In some alignment metrics (measuring how well the model's behavior aligns with human intent, such as "not lying," "not sycophanting to the user with wrong answers," or "not acting independently beyond instructions"), it reportedly recorded the best scores among all Claude models to date.
Also noteworthy is that prompt injection resistance during computer use has significantly improved from Sonnet 4.5, reaching a level equivalent to Opus 4.6.
Evaluations from Partners
The official announcement included comments from many partner companies. Here are some that caught my eye as an engineer:
Claude Sonnet 4.6 delivers frontier-level results on complex app builds and bug-fixing. It's becoming our go-to for the kind of deep codebase work that used to require more expensive models.
The comment that Sonnet 4.6 is becoming the first choice for deep codebase work that previously required more expensive models is impressive.
Claude Sonnet 4.6 produced the best iOS code we've tested for Rakuten AI. Better spec compliance, better architecture, and it reached for modern tooling we didn't ask for, all in one shot. The results genuinely surprised us.
From Rakuten AI: "It produced the best iOS code we've tested," "Better spec compliance and architecture," and "it used modern tools we didn't even ask for." Being able to output high-quality code in one shot directly leads to efficiency in development workflows.
Claude Sonnet 4.6 has perfect design taste when building frontend pages and data reports, and it requires far less hand-holding to get there than anything we've tested before.
Evaluation such as "perfect design taste" for frontend pages and data reports.
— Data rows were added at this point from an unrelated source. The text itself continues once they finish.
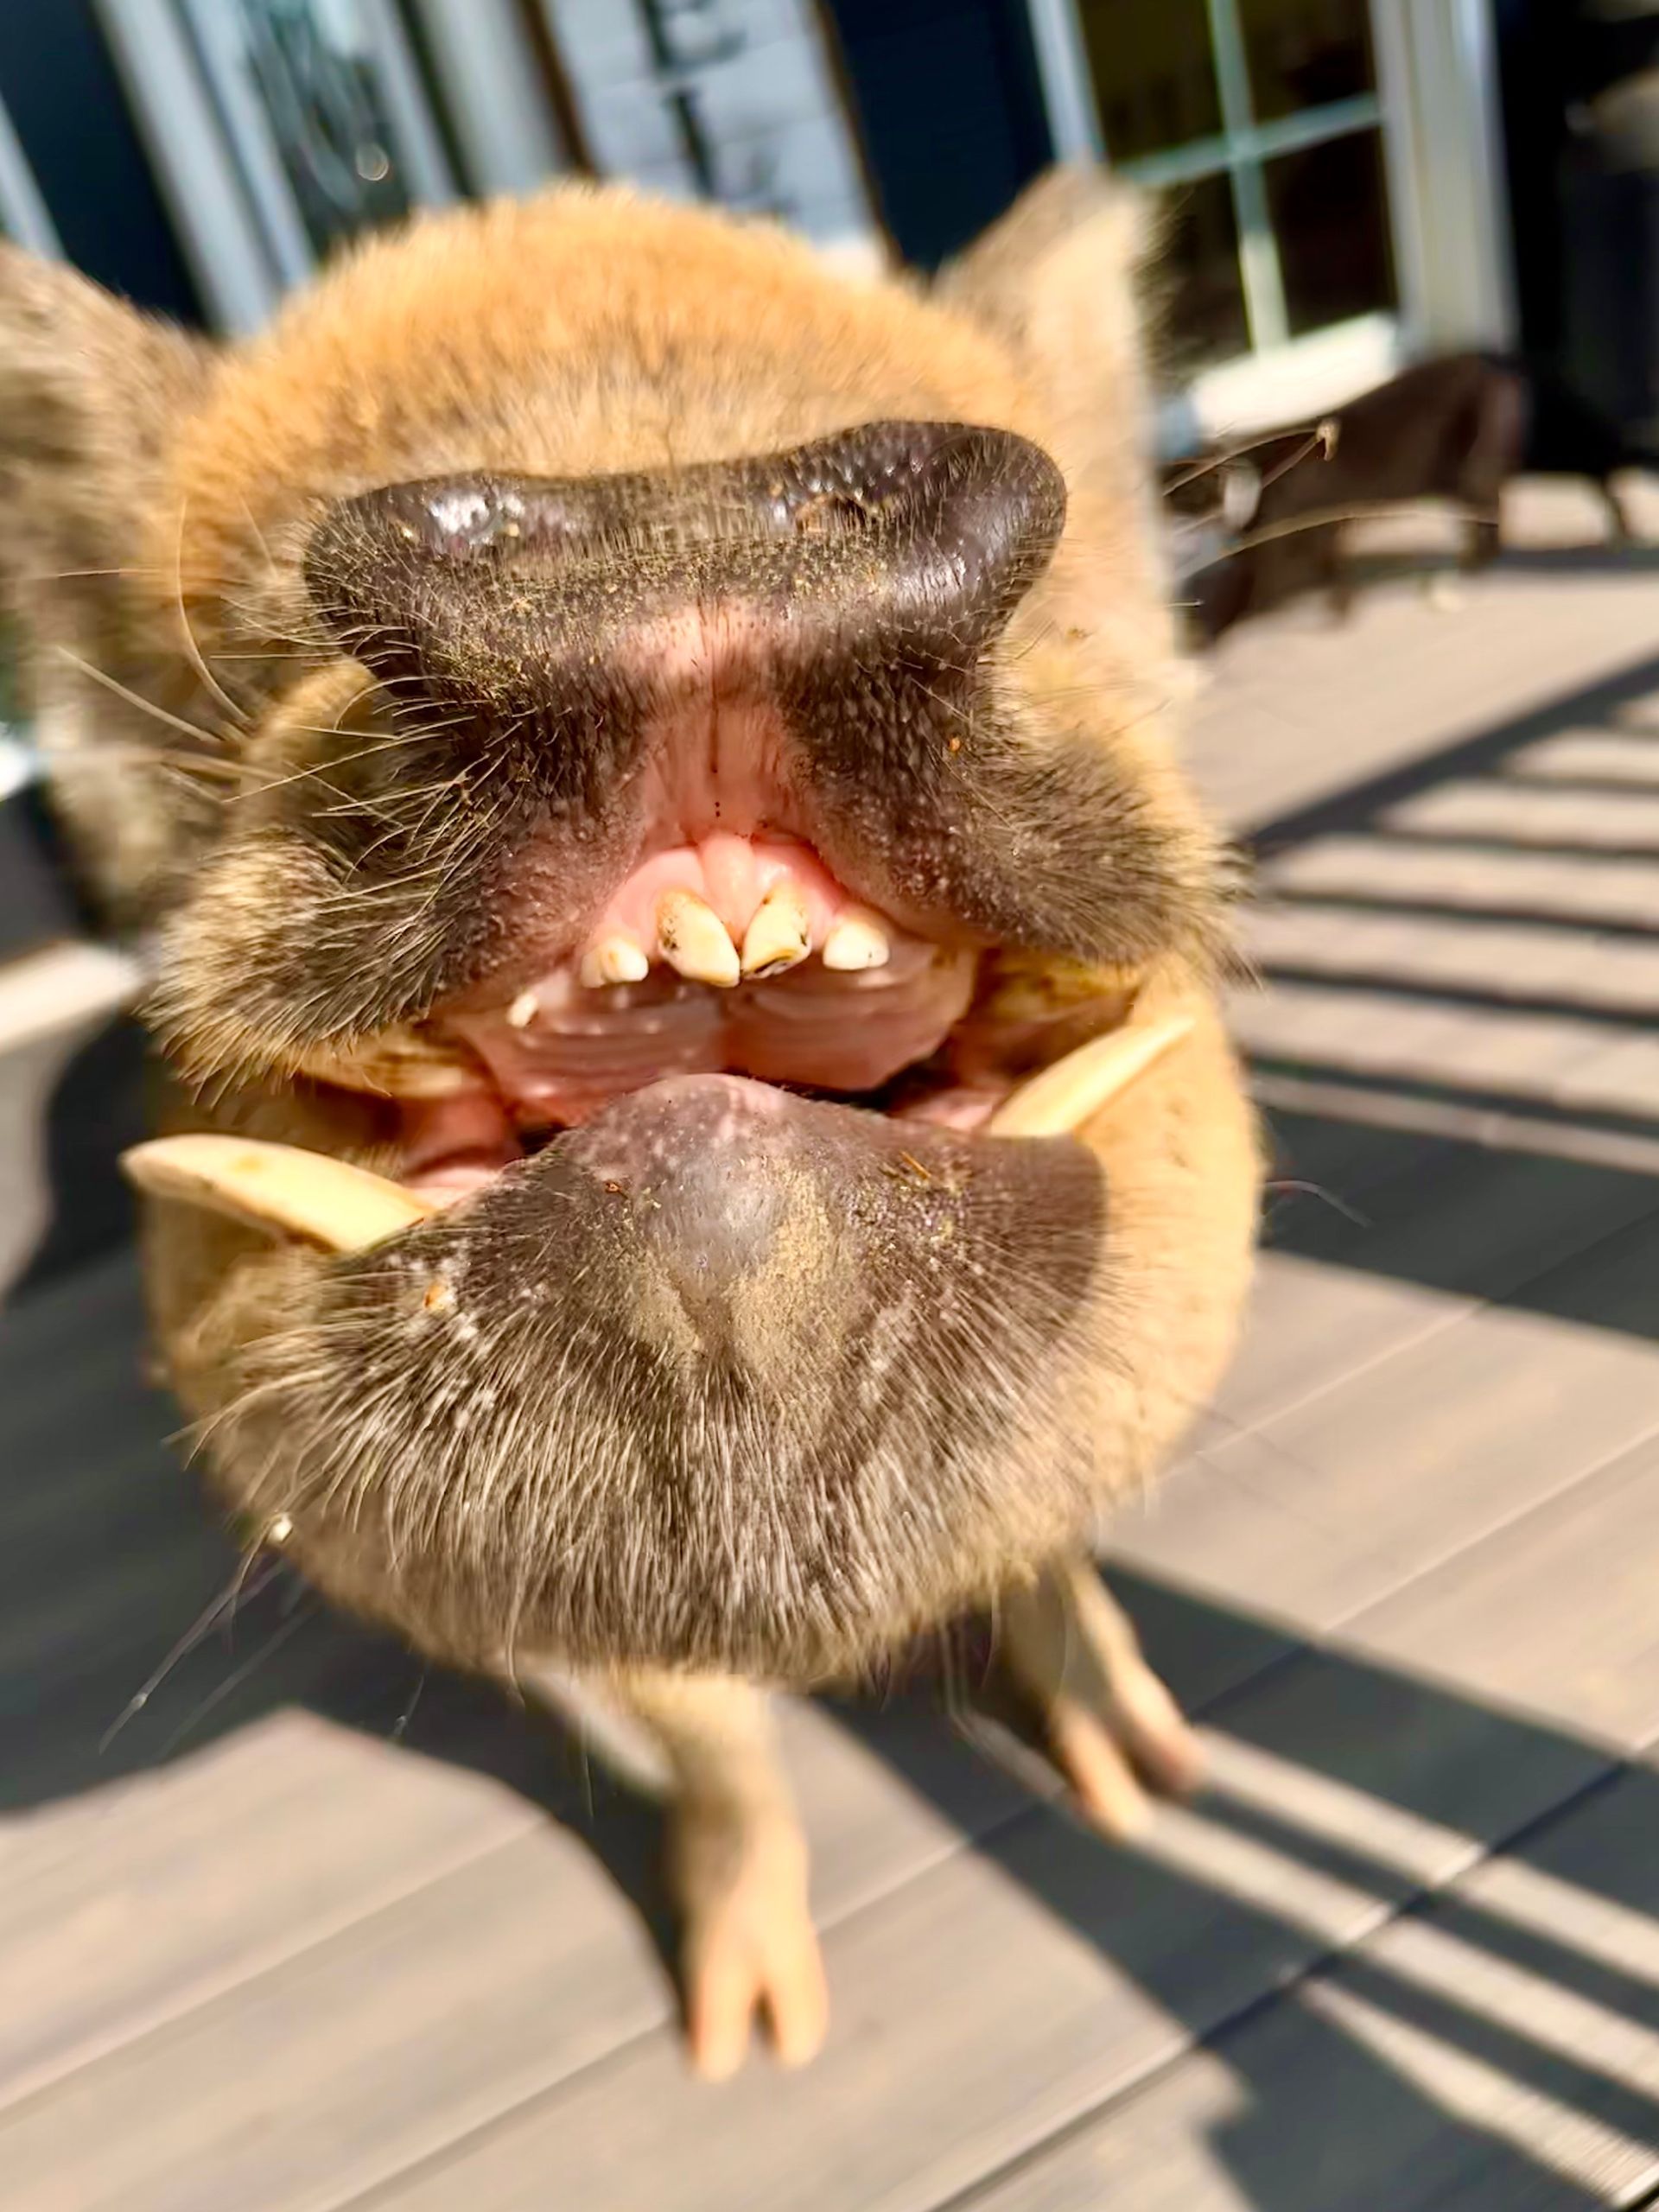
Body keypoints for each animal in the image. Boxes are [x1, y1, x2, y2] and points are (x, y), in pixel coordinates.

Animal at [0, 169, 1259, 2078]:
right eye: (252, 649)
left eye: (1071, 622)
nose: (674, 522)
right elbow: (712, 1744)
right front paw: (752, 2042)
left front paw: (1148, 1786)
UI generation quality seems to be an improvement reported independently by many users.
Summary
Claude Sonnet 4.6 was an update that fundamentally overturned the perception that "Sonnet is a budget sub-model."
- Coding ability surpasses Opus 4.5 and approaches Opus 4.6 levels.
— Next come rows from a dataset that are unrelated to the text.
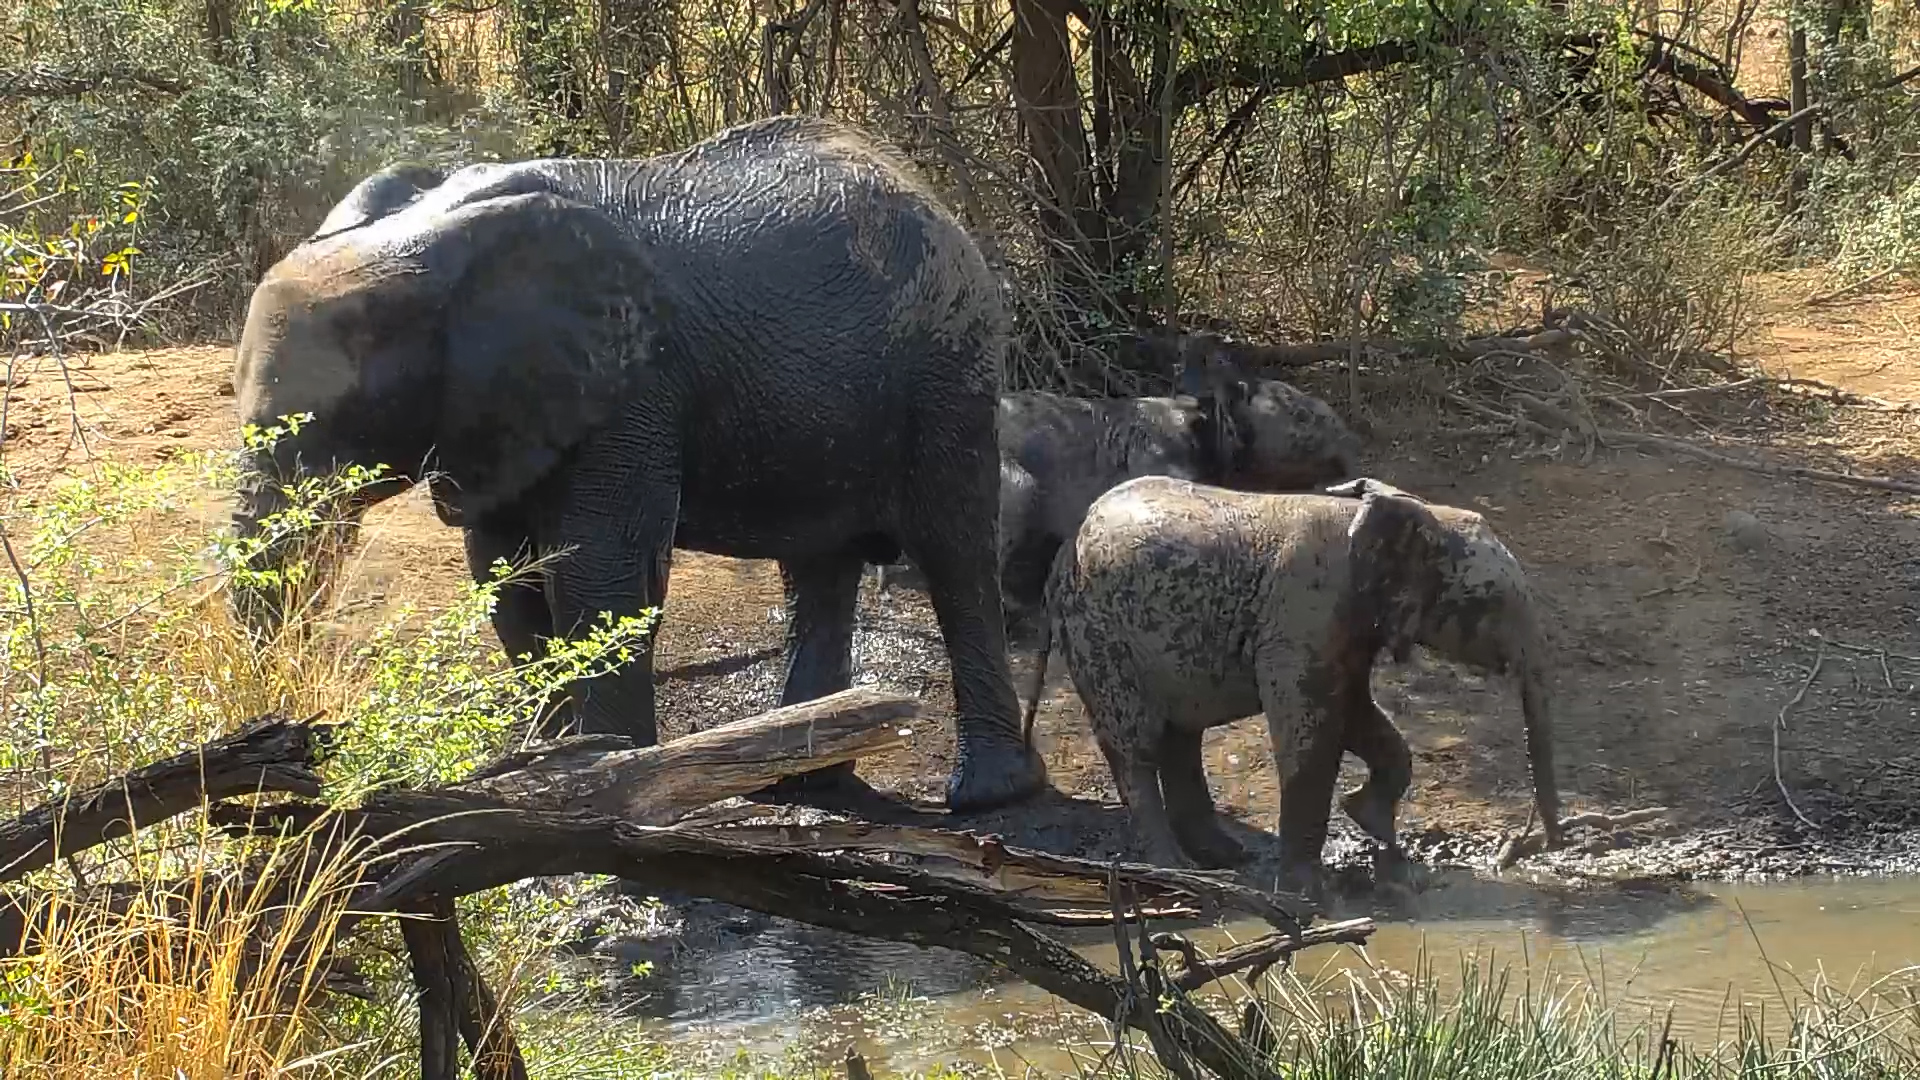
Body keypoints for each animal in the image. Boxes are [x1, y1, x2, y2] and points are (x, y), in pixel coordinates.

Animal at [225, 114, 1047, 813]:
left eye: (331, 426)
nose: (290, 731)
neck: (433, 237)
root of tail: (932, 195)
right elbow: (506, 576)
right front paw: (542, 778)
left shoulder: (635, 383)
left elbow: (598, 572)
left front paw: (605, 789)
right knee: (818, 567)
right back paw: (800, 783)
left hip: (948, 372)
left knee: (954, 552)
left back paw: (985, 796)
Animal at [1022, 474, 1562, 879]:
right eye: (1489, 601)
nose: (1534, 844)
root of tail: (1064, 550)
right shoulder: (1302, 615)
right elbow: (1313, 731)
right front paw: (1308, 895)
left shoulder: (1344, 627)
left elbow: (1358, 716)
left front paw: (1372, 824)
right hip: (1099, 635)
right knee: (1136, 745)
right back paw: (1177, 869)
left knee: (1180, 738)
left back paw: (1224, 857)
- Virtually equivalent to Opus 4.6 in OSWorld and document understanding.
- 1-million token context window (beta).
- Supports Adaptive Thinking and Effort control.
- Available as the default model even on the Free plan.
- Pricing remains unchanged despite all these evolutions.
The dynamic of "expensive and strong Opus" vs "cheap and decent Sonnet" might be a thing of the past. Sonnet 4.6 is a "cheap and very strong" model.
It is available via the API as claude-sonnet-4-6, and you can try it starting from the Free plan on claude.ai. It might be interesting to see the difference from Opus 4.6 for yourself.